Chicago Cubs: Cutting down the roster will be tough


As spring training starts to dwindle down, the inevitable is coming to some current Chicago Cubs’ players – roster cuts.  While many of these players are going to be sent down to Iowa, Tennessee, or even Dayton – some will be trying to fill a void as a veteran free agent signing with another team.  Right now it is kind of an unknown since Joe Maddon, Theo Epstein and Jed Hoyer have been mum on the subject.  

Some of the cuts will be based on performances, while others will be made on roster necessity. With the versatility of many of the players that are expected to make the team – there will be some who aren’t able to play multiple positions that may lose their spot.

Ryan Sweeney may unfortunately be one of those guys.  Signing on with the Chicago Cubs in 2013 after being cut by the Boston Red Sox, he filled a need for the Cubs as a veteran backup outfielder. Signing a two-year contract – he still has $1.5 million owed to him this season and a team option for 2016 for $2.5 million ($500,000 buy-out).

To be fair to Sweeney, who has been a good player for the Cubs – I’m sure they would like treat him right and allow him time to catch on with another team before the season starts.  Or if the front office could find a suitor – I’m sure they’d rather trade him to get value back.

Junior Lake also may find himself as a casualty of not enough roster spots available to keep an extra outfielder on board.  If the Cubs didn’t seem likely to keep three catchers on the roster – Maybe Lake could stay – or even Sweeney. But Lake is still young (turns 25 on March 27th) and he needs time to play to get better.  Sending him down to Iowa is the best option for him.

Some pitchers who can fill the role of a middle reliever or a fill-in starter are on the roster.  Drake Britton has pitched well this spring and could be one of those to fill a long relief or spot starter role.

Having agreed on a $1.95 million arbitration settlement – I’m sure the Cubs would like to keep him or at the very least move him – but finding a taker may be difficult.

Jacob Turner never had the chance to compete for a starting job.  He will start the season on the disabled list with a flexor strain and bone bruise on his elbow.  His spot on the roster will be unknown until he can throw again after he’s been cleared by physicians. Turner is out of options, and would have to pass through waivers before he could be sent down.

While he could make some rehab starts in the minors after he’s cleared – just how long he stays down there will depend on how he throws and how the fifth starter (presumably Travis Wood at this point) plays.

"“Pitching and defense, regardless of how good we’re projected to hit, I’m really concerned that we do those things well,” he said. “You have to win 3-2, 4-3 and 1-0 every once in a while to really get to the promised land. Joe Maddon ~"

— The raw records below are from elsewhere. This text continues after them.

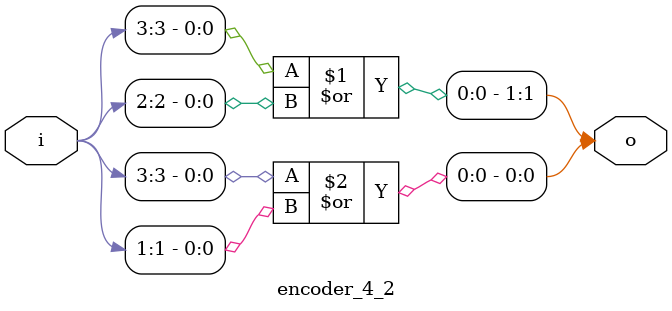
<source format=v>
module encoder_4_2(
input [3:0] i,
output [1:0] o);

assign o[1] = i[3] | i[2];
assign o[0] = i[3] | i[1];

endmodule

</source>
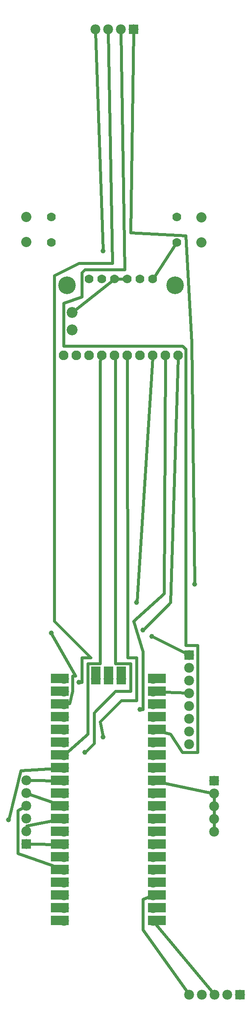
<source format=gtl>
G04 MADE WITH FRITZING*
G04 WWW.FRITZING.ORG*
G04 DOUBLE SIDED*
G04 HOLES PLATED*
G04 CONTOUR ON CENTER OF CONTOUR VECTOR*
%ASAXBY*%
%FSLAX23Y23*%
%MOIN*%
%OFA0B0*%
%SFA1.0B1.0*%
%ADD10C,0.078000*%
%ADD11C,0.080000*%
%ADD12C,0.070000*%
%ADD13C,0.138425*%
%ADD14C,0.086000*%
%ADD15C,0.076000*%
%ADD16C,0.039370*%
%ADD17R,0.143667X0.078000*%
%ADD18R,0.144000X0.078000*%
%ADD19R,0.078000X0.144000*%
%ADD20R,0.078000X0.078000*%
%ADD21C,0.024000*%
%LNCOPPER1*%
G90*
G70*
G54D10*
X1387Y1468D03*
X1387Y1568D03*
X1387Y1668D03*
X1387Y1768D03*
X1387Y1868D03*
X1387Y1968D03*
X1387Y2068D03*
X1387Y2168D03*
X1387Y2268D03*
X1387Y2368D03*
X1387Y2468D03*
X1387Y2568D03*
X1387Y2668D03*
X1387Y2768D03*
X1387Y2868D03*
X1387Y2968D03*
X1387Y3068D03*
X1387Y3168D03*
X1387Y3268D03*
X1387Y3368D03*
X688Y3368D03*
X688Y3268D03*
X688Y3168D03*
X688Y3068D03*
X688Y2968D03*
X688Y2868D03*
X688Y2768D03*
X688Y2668D03*
X688Y2568D03*
X688Y2468D03*
X688Y2368D03*
X688Y2268D03*
X688Y2168D03*
X688Y2068D03*
X688Y1968D03*
X688Y1868D03*
X688Y1768D03*
X688Y1668D03*
X688Y1568D03*
X688Y1468D03*
X1138Y3368D03*
X1038Y3368D03*
X938Y3368D03*
G54D11*
X1770Y6793D03*
X1770Y6989D03*
X392Y6993D03*
X392Y6796D03*
G54D10*
X1869Y2567D03*
X1869Y2467D03*
X1869Y2367D03*
X1869Y2267D03*
X1869Y2167D03*
X2072Y887D03*
X1972Y887D03*
X1872Y887D03*
X1772Y887D03*
X1672Y887D03*
X392Y2070D03*
X392Y2170D03*
X392Y2270D03*
X392Y2370D03*
X392Y2470D03*
X392Y2570D03*
G54D12*
X589Y6993D03*
X589Y6793D03*
X1574Y6993D03*
X1574Y6793D03*
G54D10*
X1235Y8466D03*
X1135Y8466D03*
X1035Y8466D03*
X935Y8466D03*
X1672Y3554D03*
X1672Y3454D03*
X1672Y3354D03*
X1672Y3254D03*
X1672Y3154D03*
X1672Y3054D03*
X1672Y2954D03*
X1672Y2854D03*
G54D13*
X711Y6457D03*
G54D14*
X751Y6106D03*
X751Y6244D03*
G54D15*
X686Y5907D03*
X786Y5907D03*
X886Y5907D03*
X986Y5907D03*
X1086Y5907D03*
X1186Y5907D03*
X1286Y5907D03*
G54D13*
X1561Y6457D03*
G54D15*
X1386Y5907D03*
X1486Y5907D03*
X1586Y5907D03*
G54D12*
X1386Y6507D03*
X1286Y6507D03*
X1186Y6507D03*
X1086Y6507D03*
X986Y6507D03*
X886Y6507D03*
G54D16*
X852Y2789D03*
X996Y2909D03*
X1284Y3125D03*
X1308Y3749D03*
X1260Y3965D03*
X804Y3341D03*
X1716Y4109D03*
X1380Y3701D03*
X996Y6725D03*
X588Y3725D03*
X252Y2261D03*
G54D17*
X1420Y1469D03*
G54D18*
X1420Y1569D03*
X1420Y1669D03*
X1420Y1769D03*
X1420Y1869D03*
X1420Y1969D03*
X1420Y2069D03*
X1420Y2169D03*
X1420Y2269D03*
X1420Y2369D03*
X1420Y2469D03*
X1420Y2569D03*
X1420Y2669D03*
X1420Y2769D03*
X1420Y2869D03*
X1420Y2969D03*
X1420Y3069D03*
X1420Y3169D03*
X1420Y3269D03*
X1420Y3369D03*
X655Y3369D03*
X655Y3269D03*
X655Y3169D03*
X655Y3069D03*
X655Y2969D03*
X655Y2869D03*
X655Y2769D03*
X655Y2669D03*
X655Y2569D03*
X655Y2469D03*
X655Y2369D03*
X655Y2269D03*
X655Y2169D03*
X655Y2069D03*
X655Y1969D03*
X655Y1869D03*
X655Y1769D03*
X655Y1669D03*
X655Y1569D03*
X655Y1469D03*
G54D19*
X1138Y3393D03*
X1038Y3393D03*
X938Y3393D03*
G54D20*
X1869Y2567D03*
X2072Y887D03*
X392Y2070D03*
X1235Y8466D03*
X1672Y3554D03*
G54D21*
X1106Y6507D02*
X1166Y6507D01*
D02*
X1070Y6494D02*
X767Y6256D01*
D02*
X669Y2068D02*
X411Y2070D01*
D02*
X669Y2568D02*
X411Y2570D01*
D02*
X1397Y6524D02*
X1565Y6780D01*
D02*
X1406Y3267D02*
X1653Y3255D01*
D02*
X669Y2265D02*
X396Y2213D01*
X396Y2213D02*
X394Y2189D01*
D02*
X670Y2374D02*
X410Y2464D01*
D02*
X1399Y1454D02*
X1860Y902D01*
D02*
X1869Y2386D02*
X1869Y2448D01*
D02*
X1869Y2286D02*
X1869Y2348D01*
D02*
X1869Y2186D02*
X1869Y2248D01*
D02*
X1406Y2564D02*
X1850Y2471D01*
D02*
X702Y2781D02*
X876Y2933D01*
X876Y2933D02*
X876Y3485D01*
X876Y3485D02*
X972Y3485D01*
X972Y3485D02*
X972Y5861D01*
X972Y5861D02*
X980Y5888D01*
D02*
X858Y2794D02*
X924Y2861D01*
X924Y2861D02*
X924Y3101D01*
X924Y3101D02*
X1092Y3269D01*
X1092Y3269D02*
X1212Y3269D01*
X1212Y3269D02*
X1212Y3485D01*
X1212Y3485D02*
X1092Y3485D01*
X1092Y3485D02*
X1092Y5861D01*
X1092Y5861D02*
X1089Y5887D01*
D02*
X994Y2917D02*
X972Y3029D01*
X972Y3029D02*
X1140Y3197D01*
X1140Y3197D02*
X1260Y3197D01*
X1260Y3197D02*
X1260Y3533D01*
X1260Y3533D02*
X1188Y3533D01*
X1188Y3533D02*
X1186Y5887D01*
D02*
X1292Y3125D02*
X1308Y3125D01*
X1308Y3125D02*
X1308Y3581D01*
X1308Y3581D02*
X1236Y3821D01*
X1236Y3821D02*
X1476Y4037D01*
X1476Y4037D02*
X1486Y5887D01*
D02*
X1314Y3754D02*
X1524Y3965D01*
X1524Y3965D02*
X1585Y5887D01*
D02*
X1406Y2963D02*
X1524Y2933D01*
X1524Y2933D02*
X1620Y2789D01*
X1620Y2789D02*
X1740Y2789D01*
X1740Y2789D02*
X1740Y3629D01*
X1740Y3629D02*
X1644Y3629D01*
X1644Y3629D02*
X1644Y5957D01*
X1644Y5957D02*
X1620Y5981D01*
X1620Y5981D02*
X684Y5981D01*
X684Y5981D02*
X684Y6317D01*
X684Y6317D02*
X828Y6365D01*
X828Y6365D02*
X828Y6557D01*
X828Y6557D02*
X852Y6581D01*
X852Y6581D02*
X1164Y6581D01*
X1164Y6581D02*
X1136Y8447D01*
D02*
X1261Y3973D02*
X1385Y5887D01*
D02*
X812Y3341D02*
X828Y3341D01*
X828Y3341D02*
X828Y3533D01*
X828Y3533D02*
X900Y3533D01*
X900Y3533D02*
X612Y3821D01*
X612Y3821D02*
X612Y6533D01*
X612Y6533D02*
X804Y6629D01*
X804Y6629D02*
X1068Y6629D01*
X1068Y6629D02*
X1036Y8447D01*
D02*
X1716Y4117D02*
X1692Y6005D01*
X1692Y6005D02*
X1644Y6845D01*
X1644Y6845D02*
X1212Y6869D01*
X1212Y6869D02*
X1235Y8447D01*
D02*
X670Y1875D02*
X324Y1997D01*
X324Y1997D02*
X324Y2333D01*
X324Y2333D02*
X376Y2361D01*
D02*
X1655Y3563D02*
X1387Y3697D01*
D02*
X254Y2268D02*
X348Y2645D01*
X348Y2645D02*
X669Y2667D01*
D02*
X1661Y903D02*
X1308Y1397D01*
X1308Y1397D02*
X1308Y1637D01*
X1308Y1637D02*
X1370Y1661D01*
D02*
X592Y3718D02*
X780Y3389D01*
X780Y3389D02*
X756Y3389D01*
X756Y3389D02*
X756Y3269D01*
X756Y3269D02*
X732Y3173D01*
X732Y3173D02*
X707Y3170D01*
D02*
X936Y8447D02*
X996Y6733D01*
G04 End of Copper1*
M02*
</source>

The case with Edwin Jackson is tricky in some ways.  The finances are easy – if you trade him to someone – you’re going to have to pay most if not all of the contract.  If you release him, you’re going to pay the contract.

Is it worth keeping him and taking up a roster spot really worth it? My opinion, no, I would try to trade him and get what you can and move on – if you can’t get a bite – release him.

The tough part is if the front office be willing to admit it was a bad signing and let him go?  I hope they can admit it and do what is right.